TASK REQUIREMENTS:
Write out the records beneath this line exactly as they appear, minus any images.

Stored items:
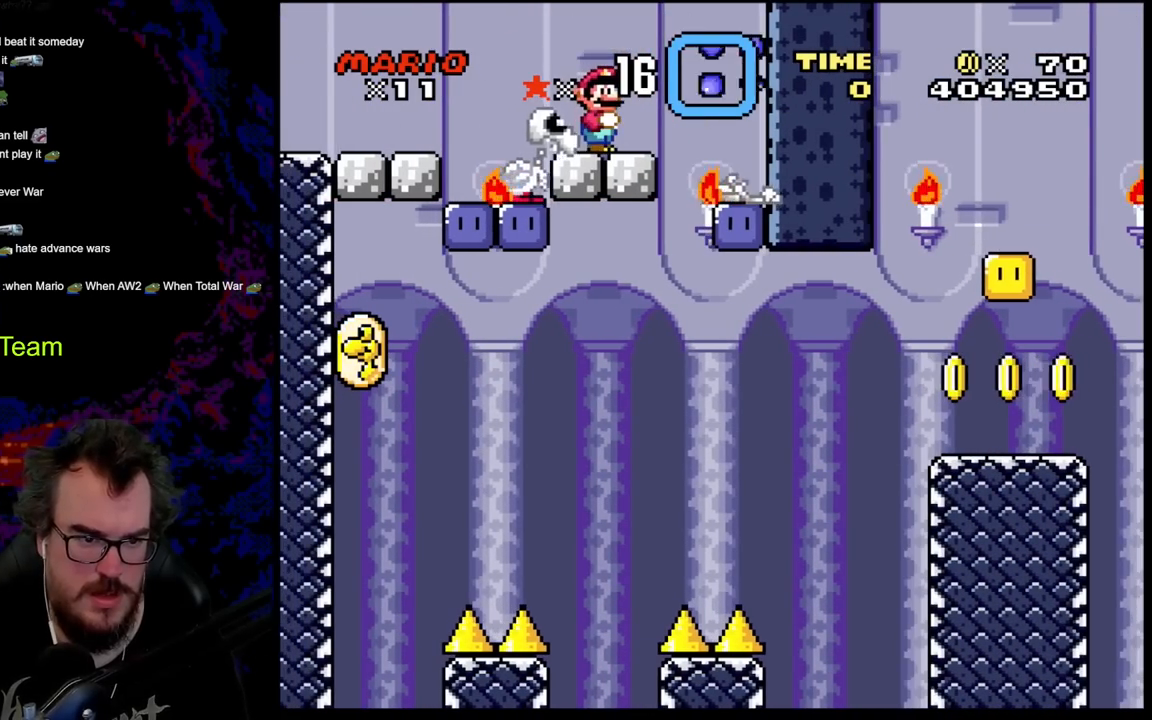
{"buttons": ["B", "DPAD_LEFT"], "events": [[367, "B", "down"], [367, "DPAD_LEFT", "down"]]}
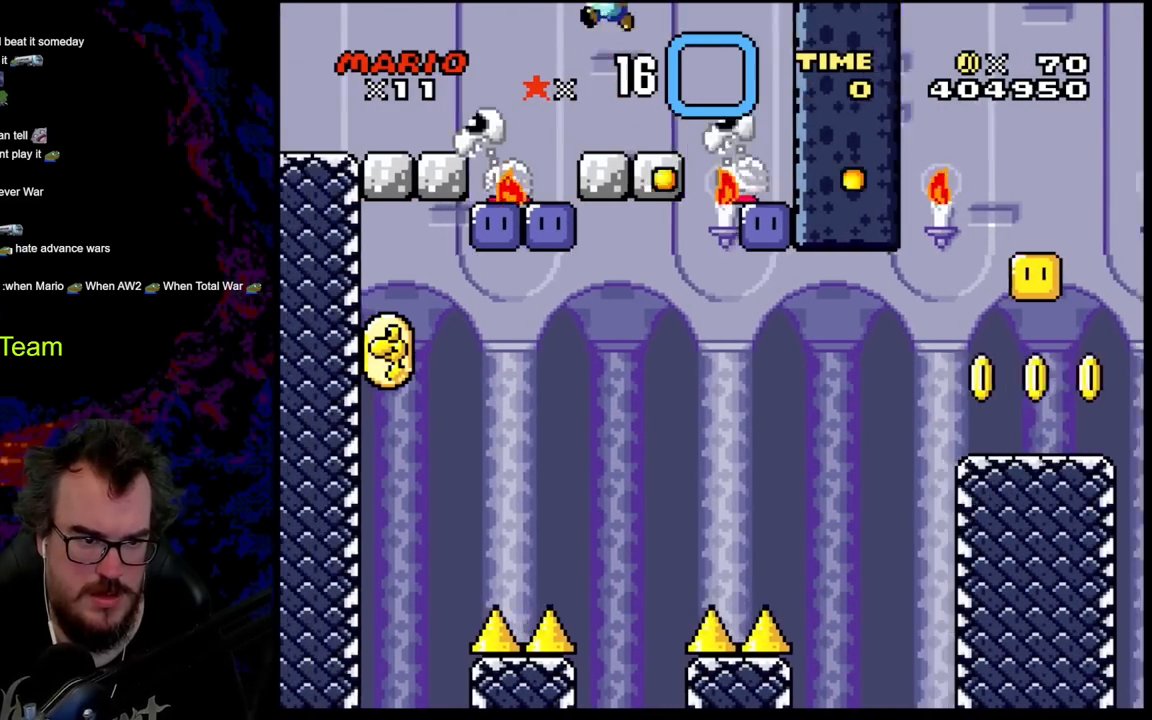
{"buttons": ["DPAD_RIGHT"], "events": [[67, "B", "up"], [267, "DPAD_LEFT", "up"], [333, "DPAD_RIGHT", "down"]]}
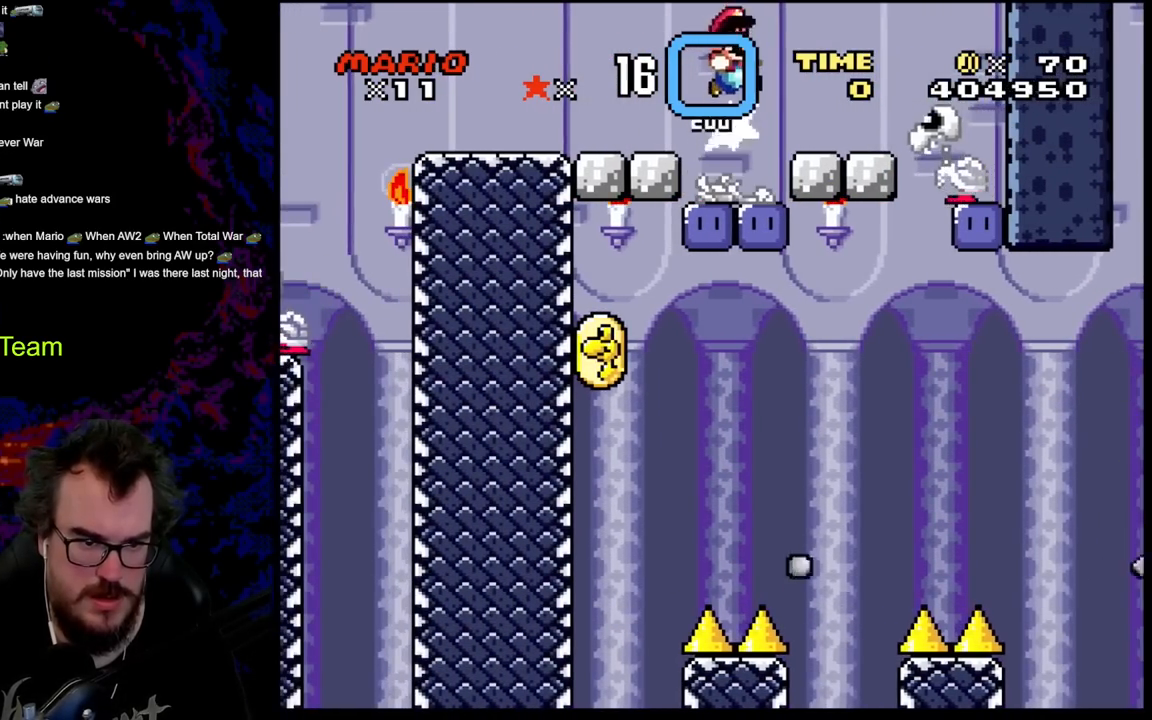
{"buttons": ["Y", "DPAD_RIGHT"], "events": [[17, "DPAD_RIGHT", "up"], [100, "DPAD_LEFT", "down"], [233, "DPAD_LEFT", "up"], [317, "DPAD_RIGHT", "down"], [483, "Y", "down"]]}
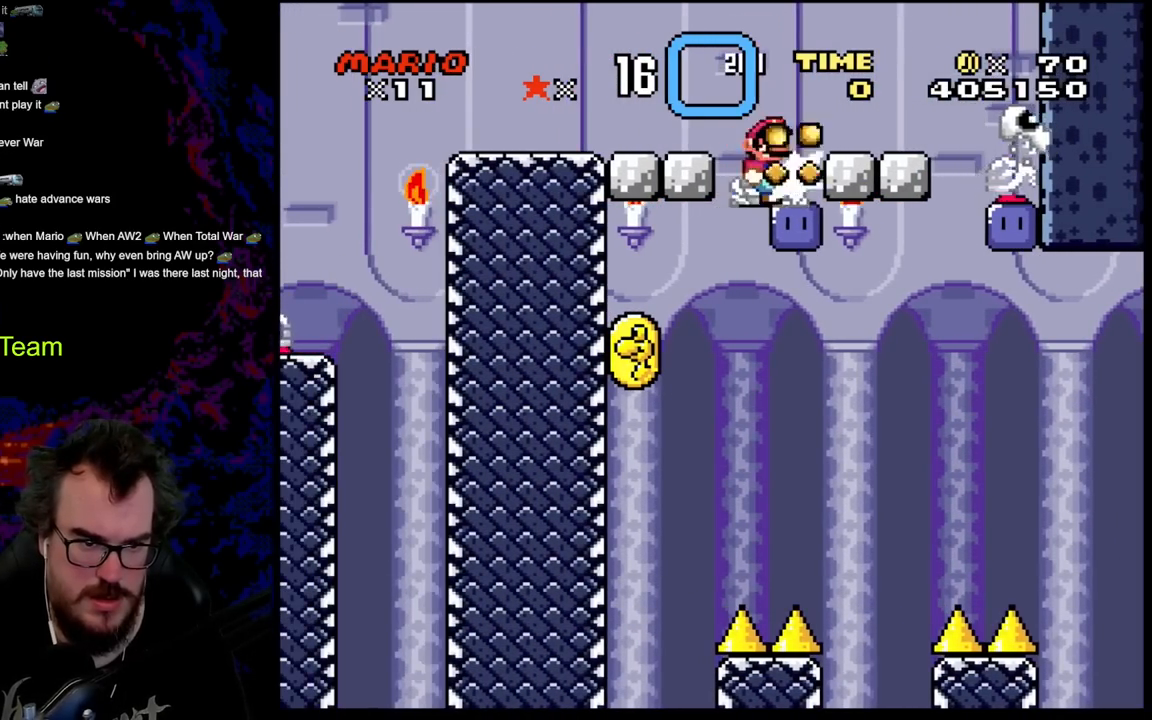
{"buttons": ["DPAD_LEFT"], "events": [[33, "Y", "up"], [200, "DPAD_RIGHT", "up"], [200, "Y", "down"], [250, "Y", "up"], [383, "DPAD_LEFT", "down"]]}
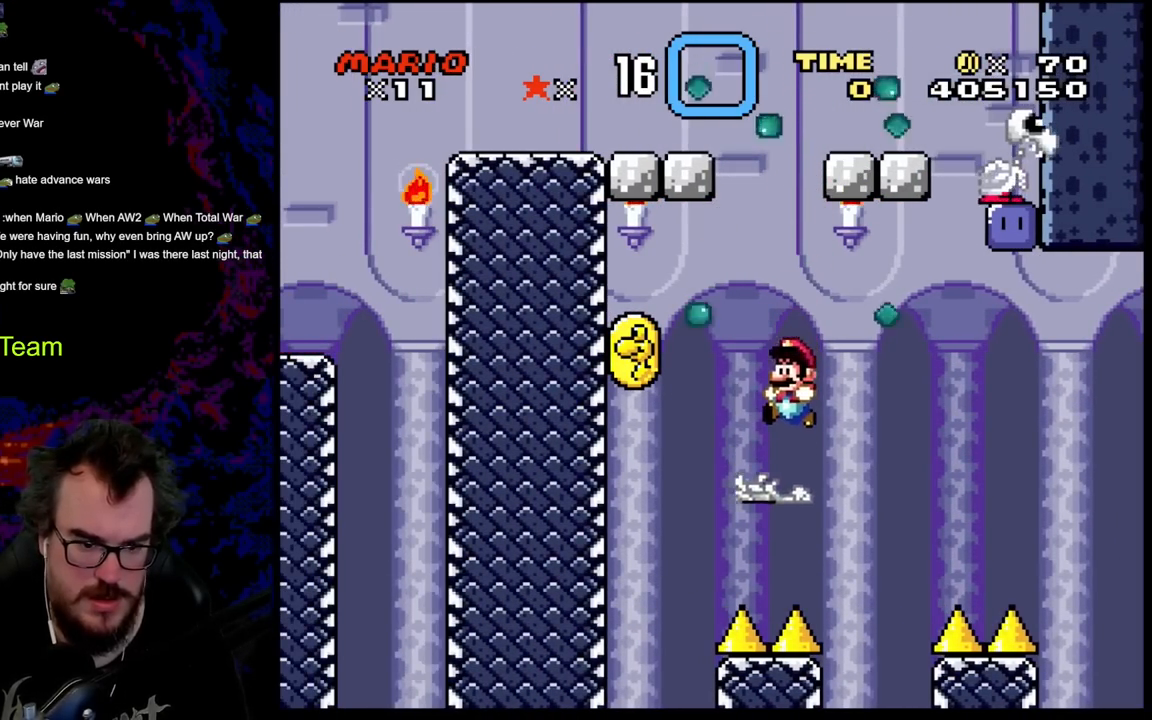
{"buttons": ["B", "Y"], "events": [[17, "DPAD_LEFT", "up"], [117, "B", "down"], [117, "DPAD_LEFT", "down"], [167, "Y", "down"], [233, "DPAD_LEFT", "up"], [267, "DPAD_RIGHT", "down"], [367, "DPAD_RIGHT", "up"]]}
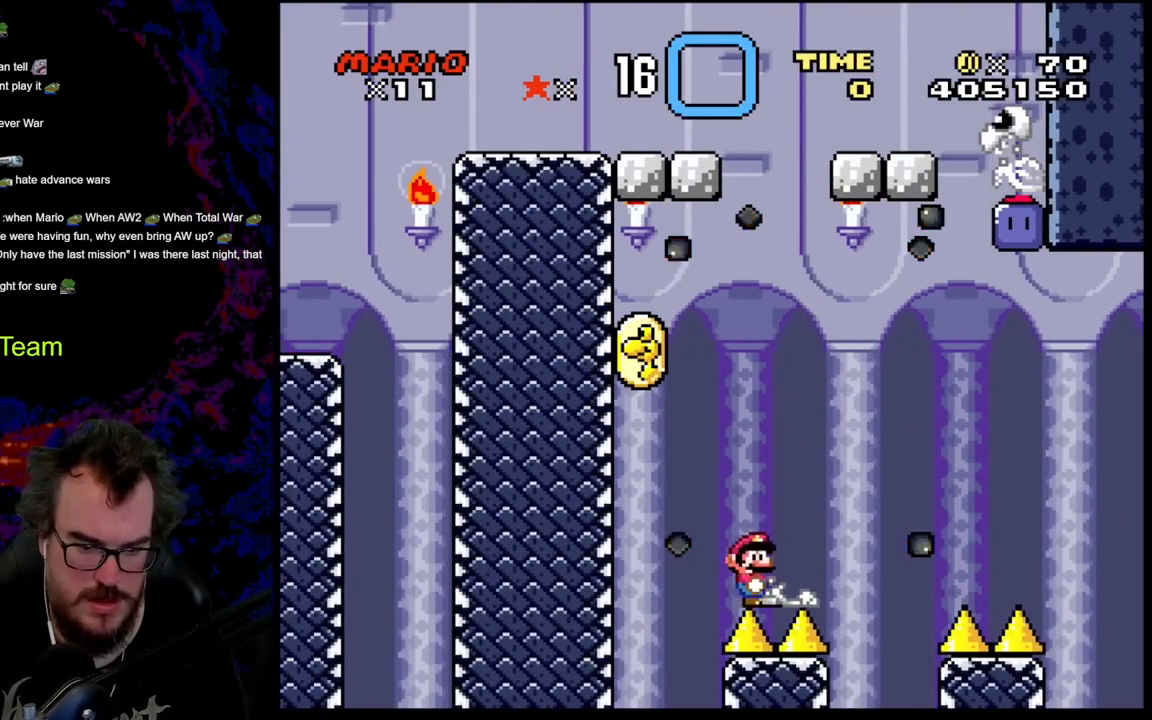
{"buttons": ["Y"], "events": [[33, "B", "up"]]}
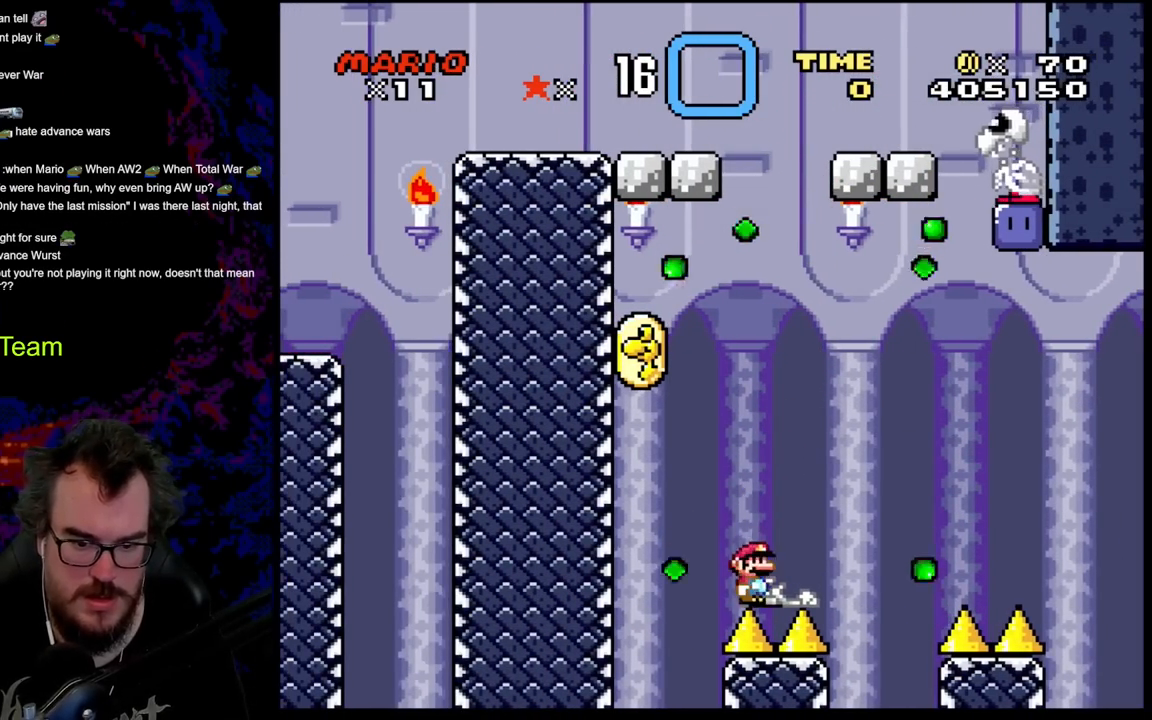
{"buttons": ["B", "Y", "DPAD_RIGHT"], "events": [[83, "DPAD_RIGHT", "down"], [100, "Y", "up"], [133, "Y", "down"], [183, "B", "down"], [333, "B", "up"], [417, "B", "down"]]}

TASK ANSWER:
{"buttons": ["B", "DPAD_LEFT"], "events": [[367, "B", "down"], [367, "DPAD_LEFT", "down"]]}
{"buttons": ["DPAD_RIGHT"], "events": [[67, "B", "up"], [267, "DPAD_LEFT", "up"], [333, "DPAD_RIGHT", "down"]]}
{"buttons": ["Y", "DPAD_RIGHT"], "events": [[17, "DPAD_RIGHT", "up"], [100, "DPAD_LEFT", "down"], [233, "DPAD_LEFT", "up"], [317, "DPAD_RIGHT", "down"], [483, "Y", "down"]]}
{"buttons": ["DPAD_LEFT"], "events": [[33, "Y", "up"], [200, "DPAD_RIGHT", "up"], [200, "Y", "down"], [250, "Y", "up"], [383, "DPAD_LEFT", "down"]]}
{"buttons": ["B", "Y"], "events": [[17, "DPAD_LEFT", "up"], [117, "B", "down"], [117, "DPAD_LEFT", "down"], [167, "Y", "down"], [233, "DPAD_LEFT", "up"], [267, "DPAD_RIGHT", "down"], [367, "DPAD_RIGHT", "up"]]}
{"buttons": ["Y"], "events": [[33, "B", "up"]]}
{"buttons": ["B", "Y", "DPAD_RIGHT"], "events": [[83, "DPAD_RIGHT", "down"], [100, "Y", "up"], [133, "Y", "down"], [183, "B", "down"], [333, "B", "up"], [417, "B", "down"]]}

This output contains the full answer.